--- Supplied data Enclosed Below ---

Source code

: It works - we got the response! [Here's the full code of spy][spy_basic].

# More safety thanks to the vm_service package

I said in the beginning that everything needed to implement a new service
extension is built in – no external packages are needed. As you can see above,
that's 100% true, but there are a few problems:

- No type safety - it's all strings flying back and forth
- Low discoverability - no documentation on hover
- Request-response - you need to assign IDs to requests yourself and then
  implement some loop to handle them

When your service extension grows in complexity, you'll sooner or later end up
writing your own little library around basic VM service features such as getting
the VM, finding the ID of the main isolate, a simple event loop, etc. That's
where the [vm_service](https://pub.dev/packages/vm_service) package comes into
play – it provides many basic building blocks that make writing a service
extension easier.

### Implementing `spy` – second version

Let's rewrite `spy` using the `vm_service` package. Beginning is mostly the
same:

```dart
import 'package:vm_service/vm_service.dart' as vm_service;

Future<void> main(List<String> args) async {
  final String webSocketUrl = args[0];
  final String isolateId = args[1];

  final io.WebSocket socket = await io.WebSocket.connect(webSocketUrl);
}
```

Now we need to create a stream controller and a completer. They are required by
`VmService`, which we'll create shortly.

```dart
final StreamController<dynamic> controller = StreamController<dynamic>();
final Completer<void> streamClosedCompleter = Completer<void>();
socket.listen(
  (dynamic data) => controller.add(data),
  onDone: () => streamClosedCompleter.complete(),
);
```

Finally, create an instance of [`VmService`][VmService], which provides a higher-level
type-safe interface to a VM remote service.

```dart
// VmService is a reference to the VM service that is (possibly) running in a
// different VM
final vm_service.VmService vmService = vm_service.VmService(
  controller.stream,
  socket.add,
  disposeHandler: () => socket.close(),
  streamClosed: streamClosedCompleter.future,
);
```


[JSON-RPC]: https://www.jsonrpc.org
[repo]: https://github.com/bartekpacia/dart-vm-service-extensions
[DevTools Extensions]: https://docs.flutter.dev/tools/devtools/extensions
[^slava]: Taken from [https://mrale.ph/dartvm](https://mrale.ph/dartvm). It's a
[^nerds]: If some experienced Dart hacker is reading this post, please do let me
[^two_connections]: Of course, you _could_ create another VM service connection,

--- End of Enclosed Supplied data ---
--- Supplied data Enclosed Below ---

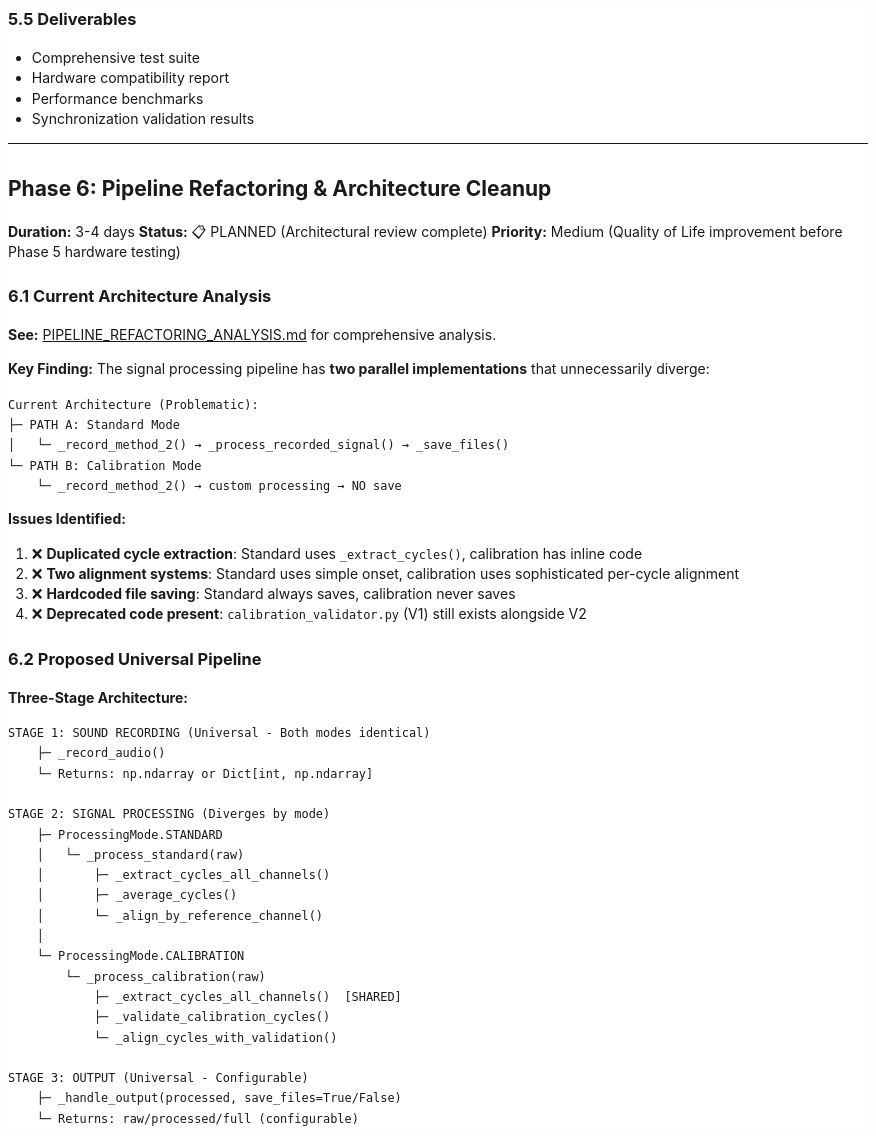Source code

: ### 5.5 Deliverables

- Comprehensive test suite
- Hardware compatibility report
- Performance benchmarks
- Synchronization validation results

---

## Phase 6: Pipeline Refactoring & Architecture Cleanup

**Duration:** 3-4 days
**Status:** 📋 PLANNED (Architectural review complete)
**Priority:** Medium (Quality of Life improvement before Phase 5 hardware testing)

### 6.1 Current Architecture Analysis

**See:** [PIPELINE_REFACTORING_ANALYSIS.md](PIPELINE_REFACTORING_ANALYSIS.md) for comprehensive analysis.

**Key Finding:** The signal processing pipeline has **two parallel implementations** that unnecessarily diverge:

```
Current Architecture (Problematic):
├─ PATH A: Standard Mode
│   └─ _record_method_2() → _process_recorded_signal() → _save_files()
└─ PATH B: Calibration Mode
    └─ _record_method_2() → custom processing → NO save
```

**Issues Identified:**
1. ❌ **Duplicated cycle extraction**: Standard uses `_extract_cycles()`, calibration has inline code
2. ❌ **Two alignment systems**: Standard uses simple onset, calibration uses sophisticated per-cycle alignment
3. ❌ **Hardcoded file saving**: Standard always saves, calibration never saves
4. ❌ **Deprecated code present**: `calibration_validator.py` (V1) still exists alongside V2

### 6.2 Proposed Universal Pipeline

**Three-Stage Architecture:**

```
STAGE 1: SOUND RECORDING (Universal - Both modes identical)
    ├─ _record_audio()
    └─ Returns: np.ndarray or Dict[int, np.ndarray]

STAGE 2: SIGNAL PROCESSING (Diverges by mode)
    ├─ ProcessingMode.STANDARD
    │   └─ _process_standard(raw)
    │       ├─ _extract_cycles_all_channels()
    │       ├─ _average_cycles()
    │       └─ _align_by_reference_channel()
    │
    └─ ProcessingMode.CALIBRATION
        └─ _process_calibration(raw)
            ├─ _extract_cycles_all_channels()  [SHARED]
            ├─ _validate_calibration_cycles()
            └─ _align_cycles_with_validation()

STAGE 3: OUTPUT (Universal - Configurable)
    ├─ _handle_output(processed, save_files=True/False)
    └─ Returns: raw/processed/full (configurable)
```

--- End of Enclosed Supplied data ---

* **Exercise objective**
Only the lines containing the word "loop" should be returned from the data above.

* **Written solution**
  implement some loop to handle them
the VM, finding the ID of the main isolate, a simple event loop, etc. That's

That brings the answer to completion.